The Canaries -- Conversation Population Explosion

This isn't a failure condition, but it's a good indicator that failure is imminent.  If you start to see a bunch of conversations in a queue that are not in a CLOSED state then you may either have a really busy/bursty system, or you have one side of a dialog that isn't performing END CONVERSATION properly.

The Canaries --Various PerfMon Counters

There are various PerfMon counters for SSB that I find invaluable.  Here is the list.  I've included the Alarm Threshold so you can plug the query into whatever tool you use for monitoring...such as Nagios.  

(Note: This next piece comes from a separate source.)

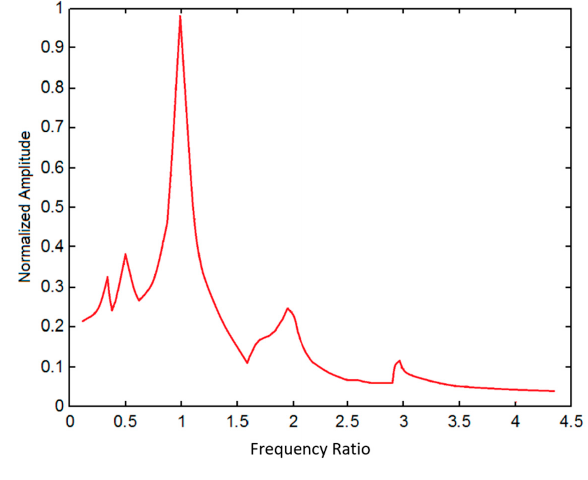
k d = 4,(cid:2022) = 0.05) . = 4, ξ = 0.05 ) (cid:3038) (cid:3291) k p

Counter NamePurposeAlarm Threshold
Activation Errors TotalAn aggregate count for errors against all activated queues.  > 0
Corrupted Messages TotalSomething is sending your service a corrupted message.  > 0
Broker Transaction RollbacksThis could be innocuous, but it's always worth investigating> 0
Task Limit ReachedThis means that max_queue_readers were running but there were still messages in the queue that could have been serviced if another activator was allowed to run.  As this number rises you know that your SSB activity is increasing and you may need to revisit your design.  Up to you

SQL SENDs/sec

SQL RECEIVEs/sec

These values are good to benchmark for trending purposes.  Again, as activity increases you may need to revisit your design if you begin to see bottlenecks.  --

Summary

One reason SSB is intimidating is because there is no good out-of-the-box monitoring tools.  My monitor scripts are one way to get you up and running quickly.  Whatever you decide to use for monitoring you should at least make sure you are looking for failure conditions.  When your queues stop processing you may not know until users start complaining.  So, along with faillure conditions, make sure you monitor the canaries...those conditions which let you know that your SSB design is experiencing "problems".